Saturday, April 29, 2017

2017 California Mille Rally participant involved in fatal collision.


The article in Autoweek didn't give the cause of this incident. The driver may have sustained a tire or suspension component failure. The driver may have swerved to avoid a deer or other animal. I have driven in the Mendocino area for many years and there are many locations where the trees are right alongside the narrow roadway. There isn't a great margin for error. So there are many possible causes

This is very sad. Running off the road into a large tree is about the worst scenario for an automotive collision. Early cars were not designed to absorb impact nor were occupant restraints engineered into their construction. An aftermarket seat belt seems to have contributed to the passenger's survival, who didn't have to contend with striking the steering wheel and column. Hard to say if it would have helped the driver. These cars are from the era where people thought it was better to be "thrown clear of the vehicle" in a serious collision. Which is obviously not the best approach.

I have commented on this subject before, that when you are driving a vintage car you are operating in the driver's safety standards of that era, which unfortunately were pretty much non existent. We are so used to driving modern cars with deformable energy absorbing structures and full passenger restraints including numerous air bags. In these vehicles it is quite rare when a driver or passenger is killed, and usually only in the most extreme impacts. This same situation occurs in the "Hot Rod" and "Street Rod" communities. Authentic early cars or their modern reproductions are just as lacking in passenger protection.

I rode motorcycles for over thirty five years and I accepted the fact that there was an inherent danger in the process. I did use the appropriate safety equipment. While these old cars are lovely there is a similar acceptance of hazard in their use. I have read articles where enthusiasts that have been participating in non professional racing competitions, like vintage or SCCA type of road racing events have been tragically killed or seriously injured. High speed competition is always risky, However the sanctioning bodies for these events usually require specialized safety equipment, vehicle inspection, driver's training and licensing requirements. Racing is safer than ever, but the risk of injury can never be eliminated. When I participated in auto cross events these usually took place at regular "street driving speeds." These were not considered speed competitions.

These were considered to be the entry level events. There was another step up, where two cars run mirror image courses at the same time. Then there were timed speed events run on an actual race course, which of course results in higher speeds. Track days are popular with many enthusiasts and of course the opportunity to damage your car or your body are always present. At the highest level there is of course, actual amateur road racing. No one is ever required to compete in any of these venues. If you enjoy and are comfortable at any level you can always stay at that level.

We all drive on public highways to fulfill our transportation needs. We share the roads with many different drivers of varying skill levels and interest. Many are paying more attention to their texts and tweets than traffic conditions around them. Some have emotional and aggression issues that can erupt as road rage incidents. How about those drivers that engage in a makeshift speed competition to "prove something " to another driver. I know I've had cars blow past me at close to a hundred miles an hour in freeway traffic! So driving back and forth to work has it's own level of danger.

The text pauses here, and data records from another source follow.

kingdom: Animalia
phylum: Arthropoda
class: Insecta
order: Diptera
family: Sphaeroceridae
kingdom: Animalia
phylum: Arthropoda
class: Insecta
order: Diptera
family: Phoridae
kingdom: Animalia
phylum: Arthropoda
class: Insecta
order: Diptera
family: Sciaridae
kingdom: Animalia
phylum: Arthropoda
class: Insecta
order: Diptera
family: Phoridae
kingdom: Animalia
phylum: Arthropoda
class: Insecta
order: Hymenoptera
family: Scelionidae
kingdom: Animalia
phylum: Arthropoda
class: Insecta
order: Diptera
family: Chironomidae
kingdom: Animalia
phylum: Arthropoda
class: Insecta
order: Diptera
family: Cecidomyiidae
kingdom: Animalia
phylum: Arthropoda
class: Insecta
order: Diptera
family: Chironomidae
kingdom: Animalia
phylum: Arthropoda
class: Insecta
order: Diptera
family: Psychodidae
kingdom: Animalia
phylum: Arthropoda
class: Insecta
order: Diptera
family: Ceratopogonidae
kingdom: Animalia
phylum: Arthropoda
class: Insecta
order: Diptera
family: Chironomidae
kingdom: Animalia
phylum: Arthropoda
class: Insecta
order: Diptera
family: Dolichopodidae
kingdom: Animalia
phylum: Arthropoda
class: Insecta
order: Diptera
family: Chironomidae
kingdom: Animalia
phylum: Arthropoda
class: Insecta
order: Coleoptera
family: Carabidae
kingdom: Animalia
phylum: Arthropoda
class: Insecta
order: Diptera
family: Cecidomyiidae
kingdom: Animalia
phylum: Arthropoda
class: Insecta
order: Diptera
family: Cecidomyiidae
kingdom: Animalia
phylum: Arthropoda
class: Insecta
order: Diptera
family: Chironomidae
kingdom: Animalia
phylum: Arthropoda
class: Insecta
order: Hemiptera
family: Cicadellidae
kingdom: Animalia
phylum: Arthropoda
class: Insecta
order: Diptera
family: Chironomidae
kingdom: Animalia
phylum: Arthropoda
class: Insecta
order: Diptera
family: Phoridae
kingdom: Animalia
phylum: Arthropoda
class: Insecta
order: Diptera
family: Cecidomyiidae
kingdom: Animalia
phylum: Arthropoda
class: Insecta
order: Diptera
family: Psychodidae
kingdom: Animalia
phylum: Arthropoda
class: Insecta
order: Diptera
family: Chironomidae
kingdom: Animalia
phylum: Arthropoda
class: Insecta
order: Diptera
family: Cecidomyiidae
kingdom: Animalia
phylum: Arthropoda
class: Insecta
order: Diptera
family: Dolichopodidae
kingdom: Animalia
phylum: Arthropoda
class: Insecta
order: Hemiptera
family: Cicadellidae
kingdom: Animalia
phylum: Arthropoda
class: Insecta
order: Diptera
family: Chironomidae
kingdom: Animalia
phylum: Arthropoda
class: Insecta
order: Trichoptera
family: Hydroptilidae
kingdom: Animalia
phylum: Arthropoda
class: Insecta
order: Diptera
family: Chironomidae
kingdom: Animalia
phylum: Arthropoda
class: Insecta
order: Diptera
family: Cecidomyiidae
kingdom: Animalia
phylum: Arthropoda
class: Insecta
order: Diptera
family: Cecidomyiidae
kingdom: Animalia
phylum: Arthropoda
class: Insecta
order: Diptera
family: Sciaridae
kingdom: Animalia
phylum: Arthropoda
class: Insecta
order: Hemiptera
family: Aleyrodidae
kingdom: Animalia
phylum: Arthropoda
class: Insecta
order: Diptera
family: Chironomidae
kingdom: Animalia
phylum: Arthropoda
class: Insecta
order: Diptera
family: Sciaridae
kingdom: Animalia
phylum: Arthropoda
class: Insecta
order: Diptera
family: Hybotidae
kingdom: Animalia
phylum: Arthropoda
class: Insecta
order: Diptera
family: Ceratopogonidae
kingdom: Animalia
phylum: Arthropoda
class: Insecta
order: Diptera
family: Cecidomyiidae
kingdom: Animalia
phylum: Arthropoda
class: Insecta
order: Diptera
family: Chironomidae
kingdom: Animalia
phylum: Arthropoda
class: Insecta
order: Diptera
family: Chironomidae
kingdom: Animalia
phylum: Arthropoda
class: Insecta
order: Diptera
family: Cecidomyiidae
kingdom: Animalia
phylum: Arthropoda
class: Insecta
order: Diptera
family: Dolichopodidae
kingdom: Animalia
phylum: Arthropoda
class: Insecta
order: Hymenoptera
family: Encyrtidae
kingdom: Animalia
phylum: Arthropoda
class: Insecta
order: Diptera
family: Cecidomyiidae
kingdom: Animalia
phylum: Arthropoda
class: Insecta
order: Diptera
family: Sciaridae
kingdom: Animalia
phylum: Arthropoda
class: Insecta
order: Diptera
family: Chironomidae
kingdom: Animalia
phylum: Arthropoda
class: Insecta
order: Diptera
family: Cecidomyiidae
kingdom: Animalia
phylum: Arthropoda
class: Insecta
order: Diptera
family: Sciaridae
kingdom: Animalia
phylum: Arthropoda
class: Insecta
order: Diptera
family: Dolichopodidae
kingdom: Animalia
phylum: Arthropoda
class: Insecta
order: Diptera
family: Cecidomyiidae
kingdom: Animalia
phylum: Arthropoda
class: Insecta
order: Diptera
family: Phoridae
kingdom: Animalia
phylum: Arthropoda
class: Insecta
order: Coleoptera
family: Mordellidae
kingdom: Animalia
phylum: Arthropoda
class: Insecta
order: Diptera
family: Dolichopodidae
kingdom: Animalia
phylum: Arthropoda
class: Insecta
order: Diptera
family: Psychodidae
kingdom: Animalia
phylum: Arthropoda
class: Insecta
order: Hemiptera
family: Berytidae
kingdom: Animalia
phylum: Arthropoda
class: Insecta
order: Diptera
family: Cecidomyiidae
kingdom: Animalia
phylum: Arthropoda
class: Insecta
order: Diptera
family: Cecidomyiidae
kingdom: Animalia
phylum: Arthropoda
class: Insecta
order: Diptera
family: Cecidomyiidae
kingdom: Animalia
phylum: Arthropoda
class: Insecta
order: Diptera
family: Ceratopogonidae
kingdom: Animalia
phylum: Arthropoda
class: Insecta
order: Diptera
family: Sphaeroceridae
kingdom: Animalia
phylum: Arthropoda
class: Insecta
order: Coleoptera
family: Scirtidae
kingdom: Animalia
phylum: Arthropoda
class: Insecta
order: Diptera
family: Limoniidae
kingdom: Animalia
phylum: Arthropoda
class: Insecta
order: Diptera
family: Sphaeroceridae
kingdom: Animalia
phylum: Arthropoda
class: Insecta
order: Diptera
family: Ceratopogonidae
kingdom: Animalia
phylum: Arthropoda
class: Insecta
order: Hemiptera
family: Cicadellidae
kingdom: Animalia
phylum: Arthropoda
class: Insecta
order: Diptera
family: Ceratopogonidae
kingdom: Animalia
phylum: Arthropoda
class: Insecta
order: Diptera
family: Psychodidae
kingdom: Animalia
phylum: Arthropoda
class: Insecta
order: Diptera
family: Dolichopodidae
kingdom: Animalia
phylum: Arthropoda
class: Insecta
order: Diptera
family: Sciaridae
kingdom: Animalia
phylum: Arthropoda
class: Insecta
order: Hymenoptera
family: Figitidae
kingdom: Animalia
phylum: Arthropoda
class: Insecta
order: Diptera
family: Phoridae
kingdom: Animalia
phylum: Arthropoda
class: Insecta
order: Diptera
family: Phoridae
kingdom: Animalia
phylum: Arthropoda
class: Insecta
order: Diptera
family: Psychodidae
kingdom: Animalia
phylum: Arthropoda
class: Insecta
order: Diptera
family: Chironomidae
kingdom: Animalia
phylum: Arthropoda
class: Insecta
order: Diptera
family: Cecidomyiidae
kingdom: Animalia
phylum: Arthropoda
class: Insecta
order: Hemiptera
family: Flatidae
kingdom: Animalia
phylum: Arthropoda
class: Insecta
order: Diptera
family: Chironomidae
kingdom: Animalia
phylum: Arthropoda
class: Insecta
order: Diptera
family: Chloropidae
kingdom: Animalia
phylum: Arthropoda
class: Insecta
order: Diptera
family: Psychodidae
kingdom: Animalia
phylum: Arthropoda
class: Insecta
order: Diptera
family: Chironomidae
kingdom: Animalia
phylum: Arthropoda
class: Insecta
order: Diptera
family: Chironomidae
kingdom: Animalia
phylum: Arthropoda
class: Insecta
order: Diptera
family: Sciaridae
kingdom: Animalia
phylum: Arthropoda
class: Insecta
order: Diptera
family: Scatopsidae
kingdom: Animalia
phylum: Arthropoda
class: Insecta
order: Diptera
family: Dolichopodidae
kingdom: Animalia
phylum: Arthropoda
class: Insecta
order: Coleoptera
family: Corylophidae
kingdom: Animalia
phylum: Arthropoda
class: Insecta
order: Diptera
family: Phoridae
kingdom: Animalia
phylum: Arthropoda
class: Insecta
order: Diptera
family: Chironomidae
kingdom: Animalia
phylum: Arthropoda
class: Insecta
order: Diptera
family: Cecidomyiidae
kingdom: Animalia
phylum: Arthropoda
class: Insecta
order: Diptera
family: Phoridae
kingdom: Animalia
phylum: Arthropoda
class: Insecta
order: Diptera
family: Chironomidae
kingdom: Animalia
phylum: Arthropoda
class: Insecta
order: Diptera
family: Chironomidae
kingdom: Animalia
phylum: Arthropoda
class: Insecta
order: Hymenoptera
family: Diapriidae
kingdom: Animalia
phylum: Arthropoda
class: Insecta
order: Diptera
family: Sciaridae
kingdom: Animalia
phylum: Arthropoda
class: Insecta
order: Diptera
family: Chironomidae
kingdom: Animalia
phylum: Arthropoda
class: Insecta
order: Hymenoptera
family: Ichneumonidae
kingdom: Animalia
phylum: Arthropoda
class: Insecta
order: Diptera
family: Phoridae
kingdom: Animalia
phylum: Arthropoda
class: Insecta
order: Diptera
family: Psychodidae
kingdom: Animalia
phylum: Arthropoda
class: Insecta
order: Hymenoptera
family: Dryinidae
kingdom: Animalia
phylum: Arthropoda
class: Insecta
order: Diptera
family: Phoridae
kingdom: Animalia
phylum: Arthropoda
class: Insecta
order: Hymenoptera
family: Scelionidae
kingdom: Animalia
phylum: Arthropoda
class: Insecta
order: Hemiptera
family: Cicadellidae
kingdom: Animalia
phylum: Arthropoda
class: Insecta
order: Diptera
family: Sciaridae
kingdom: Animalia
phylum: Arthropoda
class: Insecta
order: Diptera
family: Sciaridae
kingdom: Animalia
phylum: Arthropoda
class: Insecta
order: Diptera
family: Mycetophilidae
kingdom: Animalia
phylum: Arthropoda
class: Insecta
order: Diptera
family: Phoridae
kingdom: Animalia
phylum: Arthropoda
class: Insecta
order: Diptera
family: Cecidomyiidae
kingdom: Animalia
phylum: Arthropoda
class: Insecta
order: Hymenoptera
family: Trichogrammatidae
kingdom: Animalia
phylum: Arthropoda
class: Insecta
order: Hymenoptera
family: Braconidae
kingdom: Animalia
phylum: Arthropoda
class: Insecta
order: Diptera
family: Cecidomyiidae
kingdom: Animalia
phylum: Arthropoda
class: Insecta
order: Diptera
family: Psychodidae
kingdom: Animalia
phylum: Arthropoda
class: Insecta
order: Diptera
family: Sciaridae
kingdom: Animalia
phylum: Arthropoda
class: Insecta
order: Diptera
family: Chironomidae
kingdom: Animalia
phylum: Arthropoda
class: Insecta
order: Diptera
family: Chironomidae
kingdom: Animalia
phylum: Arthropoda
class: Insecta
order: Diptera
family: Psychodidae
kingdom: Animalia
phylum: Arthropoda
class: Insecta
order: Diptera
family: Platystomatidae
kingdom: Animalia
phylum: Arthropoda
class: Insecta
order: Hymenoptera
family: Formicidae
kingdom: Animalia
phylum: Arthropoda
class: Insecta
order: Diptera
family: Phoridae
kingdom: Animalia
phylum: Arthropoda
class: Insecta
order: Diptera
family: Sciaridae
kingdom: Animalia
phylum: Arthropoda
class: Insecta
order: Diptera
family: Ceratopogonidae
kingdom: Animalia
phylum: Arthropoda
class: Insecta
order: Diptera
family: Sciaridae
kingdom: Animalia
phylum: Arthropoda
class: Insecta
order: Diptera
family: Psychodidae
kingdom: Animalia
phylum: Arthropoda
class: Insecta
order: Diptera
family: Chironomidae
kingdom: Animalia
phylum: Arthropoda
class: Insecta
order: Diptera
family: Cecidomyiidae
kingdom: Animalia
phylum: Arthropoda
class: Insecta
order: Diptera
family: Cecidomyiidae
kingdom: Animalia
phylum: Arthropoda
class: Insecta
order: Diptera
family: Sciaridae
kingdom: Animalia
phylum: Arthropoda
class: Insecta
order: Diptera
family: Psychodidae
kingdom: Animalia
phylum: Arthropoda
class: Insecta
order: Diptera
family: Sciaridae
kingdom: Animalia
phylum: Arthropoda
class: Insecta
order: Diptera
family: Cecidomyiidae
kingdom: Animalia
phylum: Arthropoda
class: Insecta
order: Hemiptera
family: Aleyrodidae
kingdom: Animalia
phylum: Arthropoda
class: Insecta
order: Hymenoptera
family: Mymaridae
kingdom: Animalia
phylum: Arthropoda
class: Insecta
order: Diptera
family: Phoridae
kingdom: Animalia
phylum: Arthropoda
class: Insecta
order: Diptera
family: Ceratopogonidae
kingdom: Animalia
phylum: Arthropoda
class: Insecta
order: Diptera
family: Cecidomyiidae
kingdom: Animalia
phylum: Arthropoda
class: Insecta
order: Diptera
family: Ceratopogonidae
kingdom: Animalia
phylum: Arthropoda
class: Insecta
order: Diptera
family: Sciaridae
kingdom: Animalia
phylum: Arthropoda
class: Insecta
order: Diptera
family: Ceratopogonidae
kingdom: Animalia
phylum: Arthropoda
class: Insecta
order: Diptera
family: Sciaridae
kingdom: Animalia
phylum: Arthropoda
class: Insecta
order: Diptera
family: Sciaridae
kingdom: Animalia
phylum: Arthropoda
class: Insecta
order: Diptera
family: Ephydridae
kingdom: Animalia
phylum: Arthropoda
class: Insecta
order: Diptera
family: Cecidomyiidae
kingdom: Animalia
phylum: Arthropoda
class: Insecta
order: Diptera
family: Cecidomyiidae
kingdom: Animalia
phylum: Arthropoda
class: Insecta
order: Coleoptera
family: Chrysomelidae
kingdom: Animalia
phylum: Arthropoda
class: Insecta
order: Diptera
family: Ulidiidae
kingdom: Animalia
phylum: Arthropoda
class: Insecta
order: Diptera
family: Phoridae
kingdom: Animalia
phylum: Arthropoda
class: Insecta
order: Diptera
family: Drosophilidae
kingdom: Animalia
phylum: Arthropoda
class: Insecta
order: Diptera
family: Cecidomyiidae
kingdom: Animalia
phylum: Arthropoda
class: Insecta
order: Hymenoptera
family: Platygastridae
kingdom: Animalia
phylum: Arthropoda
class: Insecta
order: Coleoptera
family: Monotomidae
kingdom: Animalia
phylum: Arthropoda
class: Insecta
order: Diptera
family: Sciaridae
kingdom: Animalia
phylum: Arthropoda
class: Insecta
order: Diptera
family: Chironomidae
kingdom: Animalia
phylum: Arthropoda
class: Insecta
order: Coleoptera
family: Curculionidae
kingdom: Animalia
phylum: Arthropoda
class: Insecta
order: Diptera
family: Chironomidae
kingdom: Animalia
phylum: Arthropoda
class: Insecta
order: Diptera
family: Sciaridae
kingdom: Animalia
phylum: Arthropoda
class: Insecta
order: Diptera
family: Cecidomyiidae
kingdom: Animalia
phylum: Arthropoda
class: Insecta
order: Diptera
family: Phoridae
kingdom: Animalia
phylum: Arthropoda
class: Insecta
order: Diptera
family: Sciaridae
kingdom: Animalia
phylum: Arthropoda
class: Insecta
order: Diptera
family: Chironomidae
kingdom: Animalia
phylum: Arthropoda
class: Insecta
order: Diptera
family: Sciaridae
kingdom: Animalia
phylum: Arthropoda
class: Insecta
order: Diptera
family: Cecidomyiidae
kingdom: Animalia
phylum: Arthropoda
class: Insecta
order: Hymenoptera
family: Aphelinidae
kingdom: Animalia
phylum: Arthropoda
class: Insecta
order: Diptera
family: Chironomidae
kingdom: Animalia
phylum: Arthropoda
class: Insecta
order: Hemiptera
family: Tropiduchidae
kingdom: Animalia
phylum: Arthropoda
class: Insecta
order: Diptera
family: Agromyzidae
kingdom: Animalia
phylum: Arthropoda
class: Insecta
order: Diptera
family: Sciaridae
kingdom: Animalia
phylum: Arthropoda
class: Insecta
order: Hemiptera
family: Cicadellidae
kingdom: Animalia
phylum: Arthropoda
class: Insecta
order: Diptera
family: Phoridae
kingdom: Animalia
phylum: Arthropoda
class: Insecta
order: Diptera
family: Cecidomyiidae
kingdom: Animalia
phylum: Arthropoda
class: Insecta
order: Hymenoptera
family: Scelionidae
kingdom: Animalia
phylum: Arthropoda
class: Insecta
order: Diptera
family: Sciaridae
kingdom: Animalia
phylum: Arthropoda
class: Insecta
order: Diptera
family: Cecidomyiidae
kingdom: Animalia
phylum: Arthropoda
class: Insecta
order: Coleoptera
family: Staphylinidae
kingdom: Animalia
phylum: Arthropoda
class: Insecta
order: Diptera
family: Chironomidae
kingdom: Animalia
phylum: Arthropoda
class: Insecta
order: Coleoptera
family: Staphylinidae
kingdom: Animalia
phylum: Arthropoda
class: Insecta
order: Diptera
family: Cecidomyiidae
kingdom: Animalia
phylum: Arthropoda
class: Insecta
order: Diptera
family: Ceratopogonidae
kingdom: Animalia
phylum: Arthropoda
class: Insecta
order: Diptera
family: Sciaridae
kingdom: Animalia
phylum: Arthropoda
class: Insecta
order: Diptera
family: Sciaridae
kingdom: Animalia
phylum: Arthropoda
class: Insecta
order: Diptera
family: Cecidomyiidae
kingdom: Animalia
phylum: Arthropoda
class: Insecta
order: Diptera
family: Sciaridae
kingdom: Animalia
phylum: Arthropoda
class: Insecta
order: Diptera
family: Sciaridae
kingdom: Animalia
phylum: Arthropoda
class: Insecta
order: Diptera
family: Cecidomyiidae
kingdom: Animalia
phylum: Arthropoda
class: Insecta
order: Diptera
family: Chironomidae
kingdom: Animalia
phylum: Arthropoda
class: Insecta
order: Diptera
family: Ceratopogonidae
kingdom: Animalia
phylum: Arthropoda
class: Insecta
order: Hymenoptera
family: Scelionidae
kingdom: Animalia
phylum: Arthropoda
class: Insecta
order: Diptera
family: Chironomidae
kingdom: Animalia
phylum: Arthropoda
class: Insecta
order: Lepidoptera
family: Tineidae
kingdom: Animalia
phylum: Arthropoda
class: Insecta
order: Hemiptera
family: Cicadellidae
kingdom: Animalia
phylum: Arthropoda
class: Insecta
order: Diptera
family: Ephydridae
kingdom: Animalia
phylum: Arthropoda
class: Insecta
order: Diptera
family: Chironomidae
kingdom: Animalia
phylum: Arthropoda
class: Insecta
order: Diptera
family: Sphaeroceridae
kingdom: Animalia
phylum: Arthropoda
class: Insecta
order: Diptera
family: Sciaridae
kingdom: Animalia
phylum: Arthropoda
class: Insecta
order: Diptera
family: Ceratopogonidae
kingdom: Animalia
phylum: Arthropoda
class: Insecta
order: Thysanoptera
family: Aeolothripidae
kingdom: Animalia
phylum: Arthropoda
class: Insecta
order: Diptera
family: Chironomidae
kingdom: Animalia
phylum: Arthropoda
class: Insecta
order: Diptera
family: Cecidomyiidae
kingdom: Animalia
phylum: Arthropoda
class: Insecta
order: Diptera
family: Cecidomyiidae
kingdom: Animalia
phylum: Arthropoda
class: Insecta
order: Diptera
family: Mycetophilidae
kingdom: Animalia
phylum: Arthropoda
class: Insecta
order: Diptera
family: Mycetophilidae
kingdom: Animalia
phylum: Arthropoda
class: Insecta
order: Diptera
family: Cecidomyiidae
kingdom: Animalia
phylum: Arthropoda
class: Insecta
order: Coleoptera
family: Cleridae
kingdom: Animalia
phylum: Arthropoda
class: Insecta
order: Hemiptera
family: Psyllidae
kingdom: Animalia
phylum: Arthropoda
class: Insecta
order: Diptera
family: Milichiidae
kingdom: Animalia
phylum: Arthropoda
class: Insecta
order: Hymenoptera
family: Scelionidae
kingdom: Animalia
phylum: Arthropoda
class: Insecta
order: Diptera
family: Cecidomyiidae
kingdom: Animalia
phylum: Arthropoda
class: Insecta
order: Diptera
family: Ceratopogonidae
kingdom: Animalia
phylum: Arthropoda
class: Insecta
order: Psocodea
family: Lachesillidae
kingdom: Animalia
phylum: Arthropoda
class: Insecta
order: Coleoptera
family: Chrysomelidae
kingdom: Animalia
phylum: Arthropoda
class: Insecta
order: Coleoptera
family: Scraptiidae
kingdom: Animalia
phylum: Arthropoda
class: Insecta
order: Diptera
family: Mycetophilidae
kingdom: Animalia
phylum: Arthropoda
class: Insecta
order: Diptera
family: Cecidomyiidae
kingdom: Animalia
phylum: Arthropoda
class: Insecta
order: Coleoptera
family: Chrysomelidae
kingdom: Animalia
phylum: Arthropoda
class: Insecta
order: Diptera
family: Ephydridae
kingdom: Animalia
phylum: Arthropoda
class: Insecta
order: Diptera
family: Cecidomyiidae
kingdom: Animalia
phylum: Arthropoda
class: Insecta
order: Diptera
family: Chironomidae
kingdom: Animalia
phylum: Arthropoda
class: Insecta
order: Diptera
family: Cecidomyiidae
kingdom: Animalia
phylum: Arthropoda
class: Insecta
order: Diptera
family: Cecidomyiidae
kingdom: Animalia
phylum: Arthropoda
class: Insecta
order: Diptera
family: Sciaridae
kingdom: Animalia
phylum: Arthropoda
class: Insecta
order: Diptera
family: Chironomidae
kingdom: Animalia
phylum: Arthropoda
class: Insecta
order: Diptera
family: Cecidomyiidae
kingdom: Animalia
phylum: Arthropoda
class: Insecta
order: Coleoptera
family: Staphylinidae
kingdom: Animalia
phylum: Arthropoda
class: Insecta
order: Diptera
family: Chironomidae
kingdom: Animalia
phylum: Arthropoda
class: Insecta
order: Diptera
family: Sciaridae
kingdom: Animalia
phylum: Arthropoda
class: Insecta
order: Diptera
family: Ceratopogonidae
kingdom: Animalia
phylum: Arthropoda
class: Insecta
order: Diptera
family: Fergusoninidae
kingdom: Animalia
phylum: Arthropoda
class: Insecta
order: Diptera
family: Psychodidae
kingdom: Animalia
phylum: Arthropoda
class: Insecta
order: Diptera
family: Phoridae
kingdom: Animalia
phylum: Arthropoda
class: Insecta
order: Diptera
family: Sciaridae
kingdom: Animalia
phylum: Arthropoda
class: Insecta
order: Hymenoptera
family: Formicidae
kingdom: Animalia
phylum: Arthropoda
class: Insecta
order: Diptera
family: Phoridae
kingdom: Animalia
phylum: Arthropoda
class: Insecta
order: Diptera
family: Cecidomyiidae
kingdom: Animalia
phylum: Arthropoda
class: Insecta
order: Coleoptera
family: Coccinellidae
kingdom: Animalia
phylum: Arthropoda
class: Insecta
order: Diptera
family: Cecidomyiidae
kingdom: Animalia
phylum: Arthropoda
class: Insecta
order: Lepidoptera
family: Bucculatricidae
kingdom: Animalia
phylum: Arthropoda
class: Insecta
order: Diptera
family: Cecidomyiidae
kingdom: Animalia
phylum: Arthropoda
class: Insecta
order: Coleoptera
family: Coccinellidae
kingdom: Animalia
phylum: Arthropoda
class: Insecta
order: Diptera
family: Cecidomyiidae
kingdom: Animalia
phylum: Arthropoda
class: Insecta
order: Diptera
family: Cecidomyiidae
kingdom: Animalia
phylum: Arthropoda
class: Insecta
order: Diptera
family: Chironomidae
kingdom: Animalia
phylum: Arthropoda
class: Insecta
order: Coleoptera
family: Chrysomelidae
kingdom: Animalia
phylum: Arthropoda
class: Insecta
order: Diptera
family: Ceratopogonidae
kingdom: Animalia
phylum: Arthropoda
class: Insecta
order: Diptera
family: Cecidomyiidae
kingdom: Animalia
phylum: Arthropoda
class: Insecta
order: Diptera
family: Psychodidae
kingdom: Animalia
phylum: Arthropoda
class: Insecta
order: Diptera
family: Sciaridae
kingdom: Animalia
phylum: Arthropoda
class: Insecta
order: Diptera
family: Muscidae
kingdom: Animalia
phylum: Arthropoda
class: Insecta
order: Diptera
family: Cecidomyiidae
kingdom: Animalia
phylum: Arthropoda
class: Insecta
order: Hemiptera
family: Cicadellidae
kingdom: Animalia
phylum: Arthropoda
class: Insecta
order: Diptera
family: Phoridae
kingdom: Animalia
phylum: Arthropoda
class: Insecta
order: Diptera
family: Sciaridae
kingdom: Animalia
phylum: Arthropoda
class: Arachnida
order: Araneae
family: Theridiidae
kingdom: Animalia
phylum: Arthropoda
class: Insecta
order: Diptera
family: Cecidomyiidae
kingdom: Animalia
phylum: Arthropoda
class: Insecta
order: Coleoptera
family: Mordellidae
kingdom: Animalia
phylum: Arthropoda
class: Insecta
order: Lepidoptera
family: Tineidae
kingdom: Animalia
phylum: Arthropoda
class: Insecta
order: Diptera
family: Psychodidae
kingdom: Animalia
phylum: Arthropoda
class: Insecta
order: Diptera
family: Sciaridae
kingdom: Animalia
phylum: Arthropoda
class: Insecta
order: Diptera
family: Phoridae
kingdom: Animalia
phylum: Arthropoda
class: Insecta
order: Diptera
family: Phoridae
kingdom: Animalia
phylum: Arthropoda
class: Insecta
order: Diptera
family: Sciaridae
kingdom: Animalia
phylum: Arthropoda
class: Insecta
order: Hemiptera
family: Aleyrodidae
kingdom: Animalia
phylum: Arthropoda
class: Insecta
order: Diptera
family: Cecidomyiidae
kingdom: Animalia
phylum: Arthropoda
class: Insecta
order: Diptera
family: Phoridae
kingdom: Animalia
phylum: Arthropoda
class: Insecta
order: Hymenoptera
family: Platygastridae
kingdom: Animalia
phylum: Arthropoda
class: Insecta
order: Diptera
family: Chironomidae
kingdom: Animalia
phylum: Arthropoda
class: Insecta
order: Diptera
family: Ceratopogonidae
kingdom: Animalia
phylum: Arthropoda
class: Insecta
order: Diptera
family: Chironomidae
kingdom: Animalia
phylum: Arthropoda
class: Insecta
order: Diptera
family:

I extend my sympathies to the families for their loss. I also hope that this does not bring a storm of criticism upon the promoters of these types of events. These rallies are clearly described as touring events. There is no expectation, and there should not be excuses for treating this as a high speed competition. However it has been reported that several European Rallies have been met with tragedy when some participants have decided that they are going to try to fill the shoes of legendary race and rally drivers. Some have met with tragic consequences.

I'm not trying to be negative about the hobby of driving older cars for fun. I certainly enjoy driving them. We have to be realistic about their abilities in modern traffic conditions. I put quite a few miles on my drum brake equipped '70 Mustang coupe. This was not the best stopping car in the world, and I was constantly aware of this. There were many times when I felt very stressed because I had to be constantly hyper alert to changing traffic conditions. In my situation I had the option of upgrading the braking system. I didn't do that, I just ended up selling the car. If the emphasis is on maintaining the vehicle's originality sometimes you don't have that choice.

photo source: Jay Leno's garage

Let's be careful out there. This old car hobby is about having fun.